Years ago, I was sitting at Richard’s Café in Siloam Springs, Arkansas.  This group of local businessman gathered there every morning for coffee.  Most of them didn’t attend church anywhere but, they let me join them for coffee anyway.  They told their dirty jokes and stories, sometimes trying to embarrass me and I just enjoyed loving them and accepting them as they were.  One day, they got to making fun of how preachers are always begging for money and this one crusty old gentleman asked me, “Preacher, how much would a pew in your church cost me?” 
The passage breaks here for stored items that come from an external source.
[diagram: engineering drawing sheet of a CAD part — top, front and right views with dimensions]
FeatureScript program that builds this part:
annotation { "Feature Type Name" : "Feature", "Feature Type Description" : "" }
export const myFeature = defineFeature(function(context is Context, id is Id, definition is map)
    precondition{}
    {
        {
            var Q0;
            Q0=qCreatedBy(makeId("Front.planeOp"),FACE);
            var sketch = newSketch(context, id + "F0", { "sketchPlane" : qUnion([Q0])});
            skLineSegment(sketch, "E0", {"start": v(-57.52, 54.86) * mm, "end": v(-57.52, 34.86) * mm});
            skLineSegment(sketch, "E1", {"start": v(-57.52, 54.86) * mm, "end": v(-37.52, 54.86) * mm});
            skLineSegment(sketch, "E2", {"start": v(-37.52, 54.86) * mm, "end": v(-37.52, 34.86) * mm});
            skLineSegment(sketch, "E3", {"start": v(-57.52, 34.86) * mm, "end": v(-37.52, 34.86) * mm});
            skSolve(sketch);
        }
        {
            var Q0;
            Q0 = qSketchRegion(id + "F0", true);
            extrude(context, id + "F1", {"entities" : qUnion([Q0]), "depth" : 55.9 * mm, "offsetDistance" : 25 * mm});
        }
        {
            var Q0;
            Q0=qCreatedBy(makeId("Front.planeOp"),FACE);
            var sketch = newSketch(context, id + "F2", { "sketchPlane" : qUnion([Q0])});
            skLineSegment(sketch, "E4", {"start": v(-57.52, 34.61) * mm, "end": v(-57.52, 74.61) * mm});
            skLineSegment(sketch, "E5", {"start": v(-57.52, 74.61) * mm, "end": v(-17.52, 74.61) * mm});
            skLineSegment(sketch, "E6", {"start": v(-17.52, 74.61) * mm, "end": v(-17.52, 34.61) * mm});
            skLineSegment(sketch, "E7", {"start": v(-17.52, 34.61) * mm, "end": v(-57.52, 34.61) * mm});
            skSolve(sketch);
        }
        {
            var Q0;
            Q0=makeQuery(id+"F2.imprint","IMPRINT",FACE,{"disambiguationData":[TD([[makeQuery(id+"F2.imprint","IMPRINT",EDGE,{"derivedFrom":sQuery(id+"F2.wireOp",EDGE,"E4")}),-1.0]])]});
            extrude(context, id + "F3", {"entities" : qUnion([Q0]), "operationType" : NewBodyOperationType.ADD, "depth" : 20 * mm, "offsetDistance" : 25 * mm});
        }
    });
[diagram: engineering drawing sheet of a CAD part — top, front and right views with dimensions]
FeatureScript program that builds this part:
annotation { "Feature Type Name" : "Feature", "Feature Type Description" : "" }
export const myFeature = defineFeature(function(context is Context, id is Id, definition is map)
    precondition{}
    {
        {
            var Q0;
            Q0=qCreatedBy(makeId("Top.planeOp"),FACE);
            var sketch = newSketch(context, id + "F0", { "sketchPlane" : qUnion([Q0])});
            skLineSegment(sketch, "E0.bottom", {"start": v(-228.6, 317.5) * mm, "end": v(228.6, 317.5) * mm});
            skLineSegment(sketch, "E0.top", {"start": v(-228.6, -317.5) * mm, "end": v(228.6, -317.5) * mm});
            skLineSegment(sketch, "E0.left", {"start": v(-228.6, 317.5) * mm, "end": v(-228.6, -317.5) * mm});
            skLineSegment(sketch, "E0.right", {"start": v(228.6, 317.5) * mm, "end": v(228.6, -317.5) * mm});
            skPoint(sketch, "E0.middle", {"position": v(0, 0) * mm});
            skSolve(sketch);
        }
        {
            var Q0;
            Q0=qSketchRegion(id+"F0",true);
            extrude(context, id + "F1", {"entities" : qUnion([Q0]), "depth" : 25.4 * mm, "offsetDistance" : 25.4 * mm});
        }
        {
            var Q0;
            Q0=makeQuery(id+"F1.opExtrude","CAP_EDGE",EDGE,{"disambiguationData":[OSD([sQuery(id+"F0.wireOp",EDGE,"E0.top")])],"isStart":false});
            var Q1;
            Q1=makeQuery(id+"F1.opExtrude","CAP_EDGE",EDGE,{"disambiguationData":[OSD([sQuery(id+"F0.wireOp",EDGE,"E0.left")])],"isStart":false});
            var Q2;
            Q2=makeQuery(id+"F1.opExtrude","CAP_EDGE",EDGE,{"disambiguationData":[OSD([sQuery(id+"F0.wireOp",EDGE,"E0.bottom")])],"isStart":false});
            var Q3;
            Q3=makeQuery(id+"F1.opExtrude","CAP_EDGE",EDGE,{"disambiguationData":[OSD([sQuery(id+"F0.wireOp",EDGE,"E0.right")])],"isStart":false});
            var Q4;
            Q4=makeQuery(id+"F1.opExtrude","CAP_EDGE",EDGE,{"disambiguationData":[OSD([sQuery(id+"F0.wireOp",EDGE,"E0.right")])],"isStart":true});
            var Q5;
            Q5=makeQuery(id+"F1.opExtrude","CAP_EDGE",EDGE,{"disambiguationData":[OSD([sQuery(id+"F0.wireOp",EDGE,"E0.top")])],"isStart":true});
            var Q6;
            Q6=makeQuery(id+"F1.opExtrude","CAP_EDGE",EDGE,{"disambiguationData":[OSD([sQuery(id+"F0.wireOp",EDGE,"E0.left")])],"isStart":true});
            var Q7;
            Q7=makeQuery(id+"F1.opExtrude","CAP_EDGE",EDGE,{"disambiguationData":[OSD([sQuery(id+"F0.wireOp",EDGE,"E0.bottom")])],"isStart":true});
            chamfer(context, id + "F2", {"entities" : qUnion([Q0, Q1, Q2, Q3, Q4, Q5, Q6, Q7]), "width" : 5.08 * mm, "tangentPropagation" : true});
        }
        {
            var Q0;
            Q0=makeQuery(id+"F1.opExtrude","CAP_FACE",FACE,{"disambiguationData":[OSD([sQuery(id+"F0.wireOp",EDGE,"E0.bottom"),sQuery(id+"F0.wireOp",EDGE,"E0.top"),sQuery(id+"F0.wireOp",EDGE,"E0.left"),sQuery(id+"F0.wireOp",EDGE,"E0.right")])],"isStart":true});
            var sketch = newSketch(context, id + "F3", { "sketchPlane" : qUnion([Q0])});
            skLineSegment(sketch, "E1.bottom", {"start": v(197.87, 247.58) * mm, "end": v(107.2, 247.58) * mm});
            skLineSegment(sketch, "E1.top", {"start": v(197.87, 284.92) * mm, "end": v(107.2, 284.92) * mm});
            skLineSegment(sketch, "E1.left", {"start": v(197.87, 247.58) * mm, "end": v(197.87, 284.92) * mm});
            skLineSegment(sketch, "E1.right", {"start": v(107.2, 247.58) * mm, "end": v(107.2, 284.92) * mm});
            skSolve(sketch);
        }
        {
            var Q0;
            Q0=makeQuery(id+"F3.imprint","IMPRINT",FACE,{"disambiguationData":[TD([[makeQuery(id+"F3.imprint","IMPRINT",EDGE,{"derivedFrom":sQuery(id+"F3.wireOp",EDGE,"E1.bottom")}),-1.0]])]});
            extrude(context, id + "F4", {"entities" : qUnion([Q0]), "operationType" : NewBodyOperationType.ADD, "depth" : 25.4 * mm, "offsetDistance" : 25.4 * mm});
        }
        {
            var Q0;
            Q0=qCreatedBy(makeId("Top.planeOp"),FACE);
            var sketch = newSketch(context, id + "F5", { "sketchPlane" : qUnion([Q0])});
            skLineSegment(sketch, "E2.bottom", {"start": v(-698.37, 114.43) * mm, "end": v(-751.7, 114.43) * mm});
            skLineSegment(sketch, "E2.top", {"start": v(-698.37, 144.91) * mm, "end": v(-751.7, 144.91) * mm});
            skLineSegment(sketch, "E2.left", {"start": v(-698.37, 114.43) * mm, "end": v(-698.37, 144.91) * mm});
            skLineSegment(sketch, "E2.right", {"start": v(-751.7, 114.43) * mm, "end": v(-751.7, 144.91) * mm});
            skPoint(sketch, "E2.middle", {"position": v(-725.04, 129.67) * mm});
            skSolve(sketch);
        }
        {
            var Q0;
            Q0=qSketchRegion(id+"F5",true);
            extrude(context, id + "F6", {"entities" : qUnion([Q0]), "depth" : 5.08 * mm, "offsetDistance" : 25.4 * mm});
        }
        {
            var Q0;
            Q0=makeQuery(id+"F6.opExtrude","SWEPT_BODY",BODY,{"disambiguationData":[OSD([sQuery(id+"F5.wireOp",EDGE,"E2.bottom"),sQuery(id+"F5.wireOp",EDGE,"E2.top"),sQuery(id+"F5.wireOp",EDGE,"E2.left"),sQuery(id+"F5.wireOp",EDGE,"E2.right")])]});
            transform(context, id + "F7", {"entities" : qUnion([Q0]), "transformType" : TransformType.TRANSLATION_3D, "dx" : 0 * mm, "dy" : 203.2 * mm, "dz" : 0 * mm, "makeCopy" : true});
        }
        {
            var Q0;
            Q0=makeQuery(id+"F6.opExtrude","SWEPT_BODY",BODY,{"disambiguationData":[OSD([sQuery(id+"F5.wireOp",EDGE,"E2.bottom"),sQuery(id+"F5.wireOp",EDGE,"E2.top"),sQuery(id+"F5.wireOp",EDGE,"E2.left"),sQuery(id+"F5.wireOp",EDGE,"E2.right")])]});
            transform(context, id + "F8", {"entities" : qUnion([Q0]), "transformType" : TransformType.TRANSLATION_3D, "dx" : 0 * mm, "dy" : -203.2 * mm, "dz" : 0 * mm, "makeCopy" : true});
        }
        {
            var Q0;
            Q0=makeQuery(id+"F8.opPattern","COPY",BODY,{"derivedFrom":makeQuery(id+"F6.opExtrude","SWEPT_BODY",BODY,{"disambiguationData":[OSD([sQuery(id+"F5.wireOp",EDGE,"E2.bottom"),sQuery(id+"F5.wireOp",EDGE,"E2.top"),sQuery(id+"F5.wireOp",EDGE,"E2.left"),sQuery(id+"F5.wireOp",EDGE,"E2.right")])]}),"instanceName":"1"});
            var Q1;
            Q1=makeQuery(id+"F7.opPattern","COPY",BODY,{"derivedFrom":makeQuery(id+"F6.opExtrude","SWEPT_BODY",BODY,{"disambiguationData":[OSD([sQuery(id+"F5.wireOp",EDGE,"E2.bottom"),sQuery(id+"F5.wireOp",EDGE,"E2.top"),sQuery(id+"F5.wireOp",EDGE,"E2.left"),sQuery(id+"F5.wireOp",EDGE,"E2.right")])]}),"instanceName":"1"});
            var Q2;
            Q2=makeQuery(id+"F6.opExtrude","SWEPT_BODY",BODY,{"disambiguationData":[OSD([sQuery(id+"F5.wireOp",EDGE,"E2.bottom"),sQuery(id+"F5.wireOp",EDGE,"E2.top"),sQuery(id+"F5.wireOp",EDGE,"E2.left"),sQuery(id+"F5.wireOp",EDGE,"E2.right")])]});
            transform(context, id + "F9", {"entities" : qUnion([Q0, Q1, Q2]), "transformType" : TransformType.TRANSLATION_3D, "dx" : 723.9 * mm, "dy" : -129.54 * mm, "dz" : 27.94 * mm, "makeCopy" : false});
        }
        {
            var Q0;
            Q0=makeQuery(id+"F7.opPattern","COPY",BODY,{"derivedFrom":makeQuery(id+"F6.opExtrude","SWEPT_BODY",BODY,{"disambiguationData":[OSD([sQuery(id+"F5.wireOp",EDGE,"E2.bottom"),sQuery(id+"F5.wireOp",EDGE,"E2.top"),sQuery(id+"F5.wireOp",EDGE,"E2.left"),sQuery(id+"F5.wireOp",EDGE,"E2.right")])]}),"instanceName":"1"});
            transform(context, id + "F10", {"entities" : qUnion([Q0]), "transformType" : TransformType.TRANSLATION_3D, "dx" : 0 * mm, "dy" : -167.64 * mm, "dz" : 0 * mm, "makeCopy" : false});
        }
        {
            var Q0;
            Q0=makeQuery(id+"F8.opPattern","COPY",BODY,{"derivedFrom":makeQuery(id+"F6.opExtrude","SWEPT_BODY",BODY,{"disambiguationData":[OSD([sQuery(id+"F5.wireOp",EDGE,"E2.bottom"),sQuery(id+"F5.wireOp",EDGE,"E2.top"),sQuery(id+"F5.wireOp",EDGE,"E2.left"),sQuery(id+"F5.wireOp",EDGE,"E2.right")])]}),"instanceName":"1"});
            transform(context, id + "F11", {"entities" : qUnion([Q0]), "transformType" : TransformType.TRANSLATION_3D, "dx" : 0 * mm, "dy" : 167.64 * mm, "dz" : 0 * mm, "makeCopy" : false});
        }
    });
I have to admit that, at times like that, I rarely think well on my feet.  I’ve thought of so many things I could have told him since then.  “How much would a pew in your church cost me?”  I started to give him a figure!  It wasn’t until later that I finally decided what I should have told him.  The pew is free, I should have said, because, well, you know, Jesus paid it . . . ALL! 

That’s how the gospel answers the cost of the pew question.  That’s how the gospel finishes that sentence.  And, this is how the gospel finishes the sentence some unknown person started some long forgotten time ago.  God helps those who . . . cannot help themselves!